Telehealth and Remote Patient Monitoring: The Future of Care
In the wake of Covid-19, healthcare facilities were forced to re-evaluate how they delivered care, thrusting telehealth into the spotlight. And while it has its limitations, telehealth is making remarkable strides in the advancement of healthcare.
What is Telehealth?
Telehealth is the delivery of care and health-related services using remote technology such as live video conferencing, mobile health applications, and Remote Patient Monitoring (RPM) that allows you to consult and monitor patients virtually.
What is Remote Patient Monitoring (RPM)?
RPM makes it possible for healthcare professionals to remotely collect and analyze patient information using wearables, mobile devices, and computers. The patient's data is automatically transmitted to a health care provider, enabling them to review and identify health trends and follow up with the patient.
Benefits of Telehealth
Thanks to advances in technology, it is now possible to leverage our modern conveniences to find innovative ways of improving healthcare delivery.
Video and telephone consultations limit face-to-face contact with patients, thereby preventing the spread of germs and reducing the risk of infection for those with compromised immune systems.
One of the things that makes telehealth so great is its ability to support healthcare professionals who oftentimes must travel long distances at a moment's notice.
Telehealth enables life-saving care quickly and safely and provides patients with the convenience of being prescreened and treated from the comfort of their homes.
Access to Care
According to an article published by the American Nurses Association, 20% of Americans living in rural and remote settings don’t have access to adequate medical care, often leaving these communities untreated and at risk. Telehealth removes the obstacles that impede people from receiving care by providing equitable access to treatment.

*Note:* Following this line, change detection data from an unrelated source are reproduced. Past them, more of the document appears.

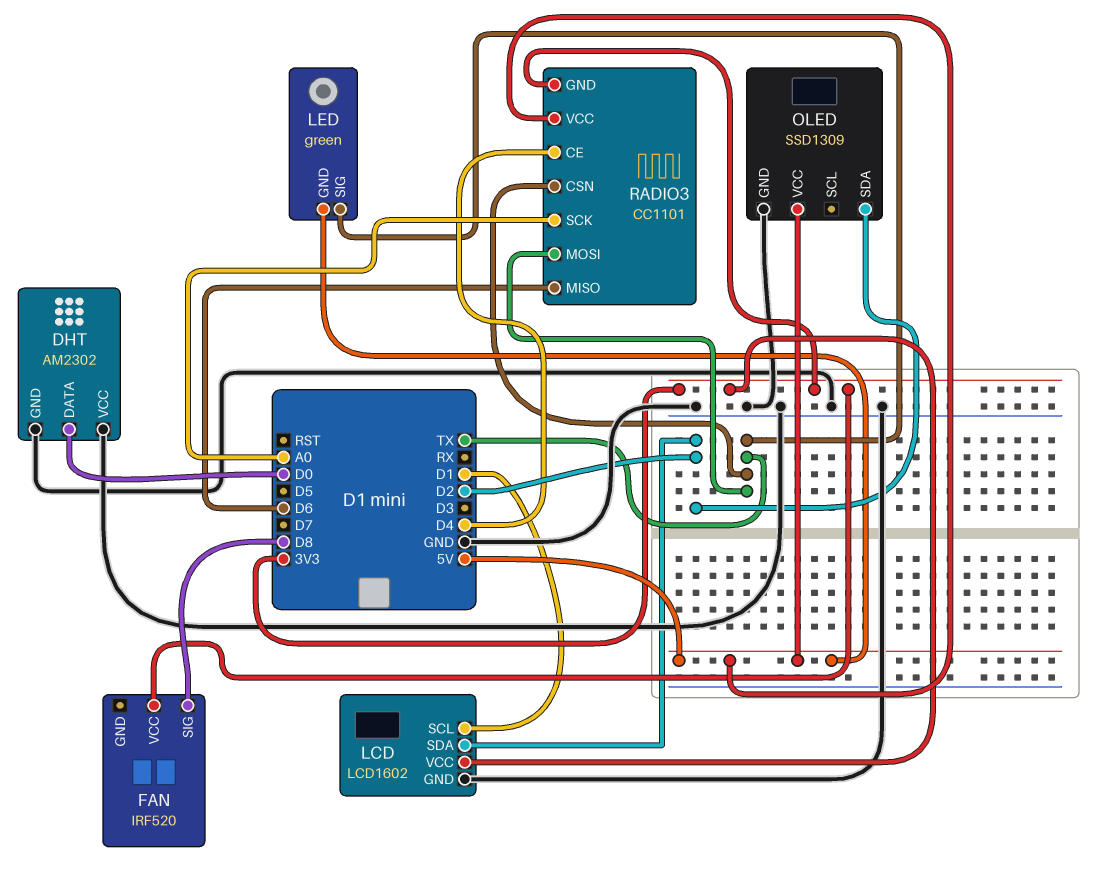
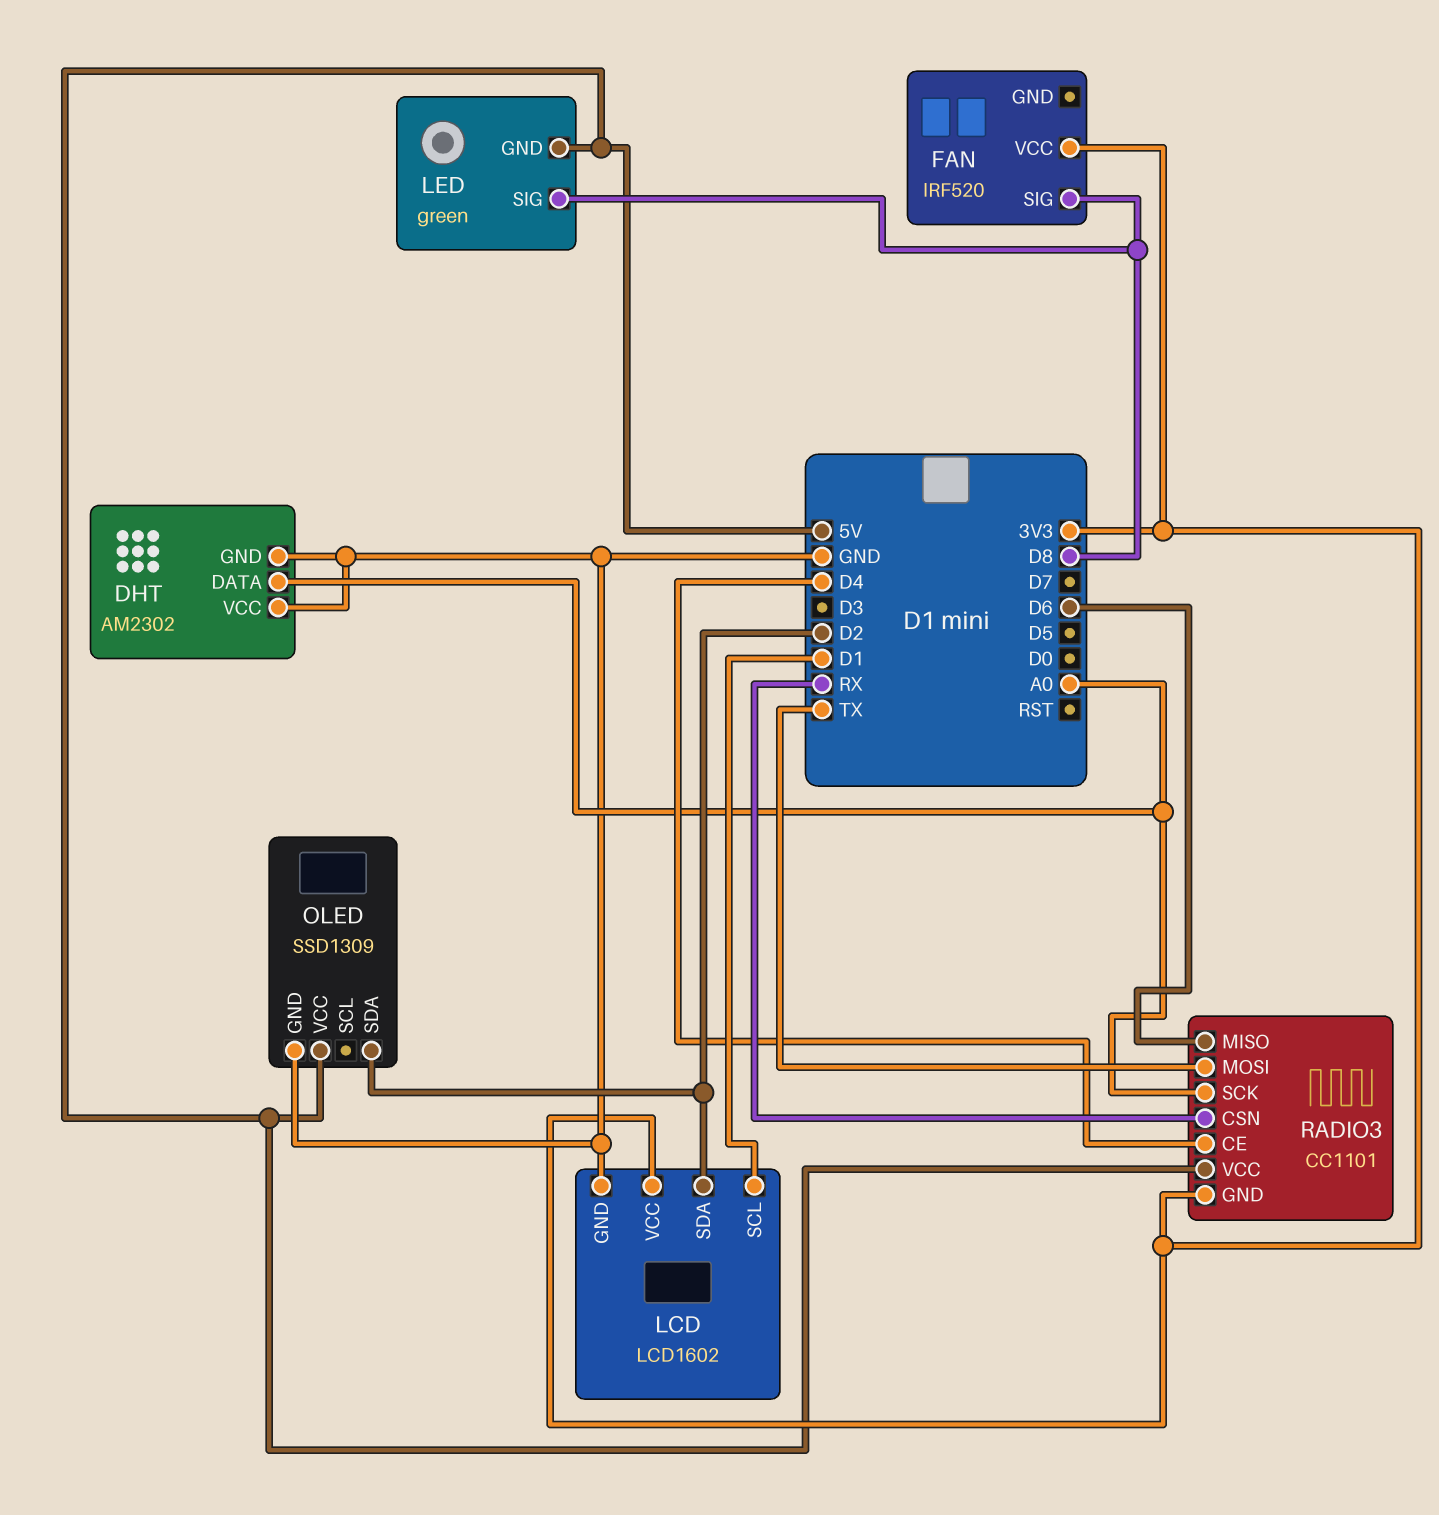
DHT pin DATA: D0 -> A0
LED pin SIG: TX -> D8
RADIO3 pin CSN: TX -> RX

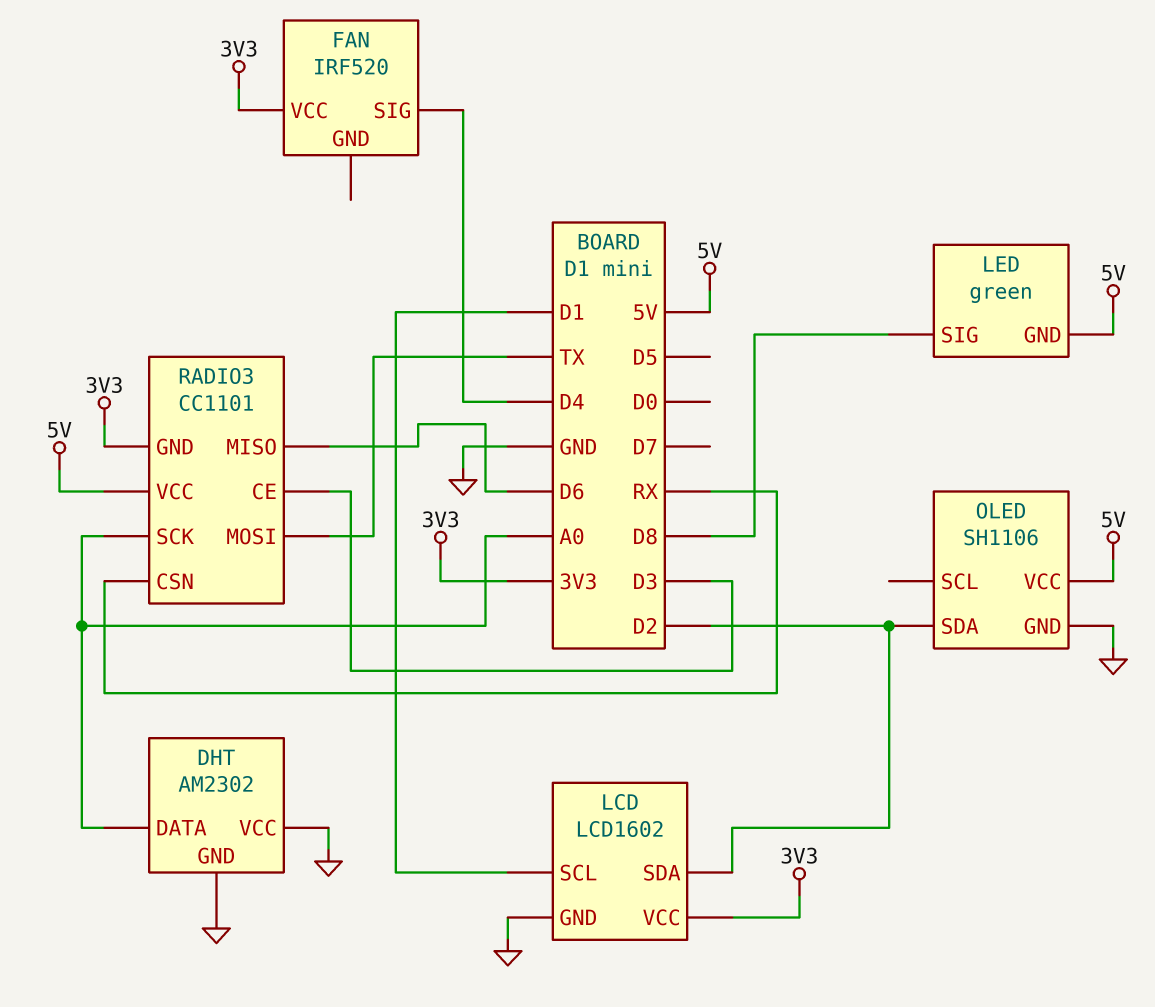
FAN pin SIG: D8 -> D4
OLED: SSD1309 -> SH1106
RADIO3 pin CE: D4 -> D3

Providers can increase their efficiency by scheduling patients who require more care in person while remotely consulting and mentoring other patients virtually.
Telehealth also has the potential to reduce hospital admissions, as it enables healthcare providers to prescreen patients, so they don't have to visit the ER as often, resulting in quicker, more efficient treatment for those who need it the most.
Patients using RPM devices become active participants in their care, as it requires them to understand their treatment plan and ask necessary questions.
Drawbacks of Telehealth
As with all good things, telehealth also has its drawbacks.
For example, technical issues, such as limited or unstable internet access, can affect healthcare providers' ability to deliver care.
The patient’s primary care provider may not have immediate access to a patient’s records if the patient connects with a random care provider through their telehealth network.
And since insurance coverage varies from state to state and from company to company, not every patient will be eligible to receive financial assistance. So, while telehealth is typically offered at a lower cost, those who aren’t covered by their insurance will have to pay the out-of-pocket expense.
Is Telehealth Right for You?
Healthcare, as we know it, is rapidly changing. In fact, according to research, the telehealth market is expected to grow from 38.7 billion in 2020 to 191.7 billion by 2025.
That’s a whopping 395% increase!
Technology and innovation create opportunities for healthcare providers to streamline their care processes and increase overall access to treatment.
Considering the ever-rising cost of healthcare, budget cuts, and critical workforce shortages, telehealth may just be the solution. So, while it may not replace traditional care delivery methods anytime soon, we believe it is the future.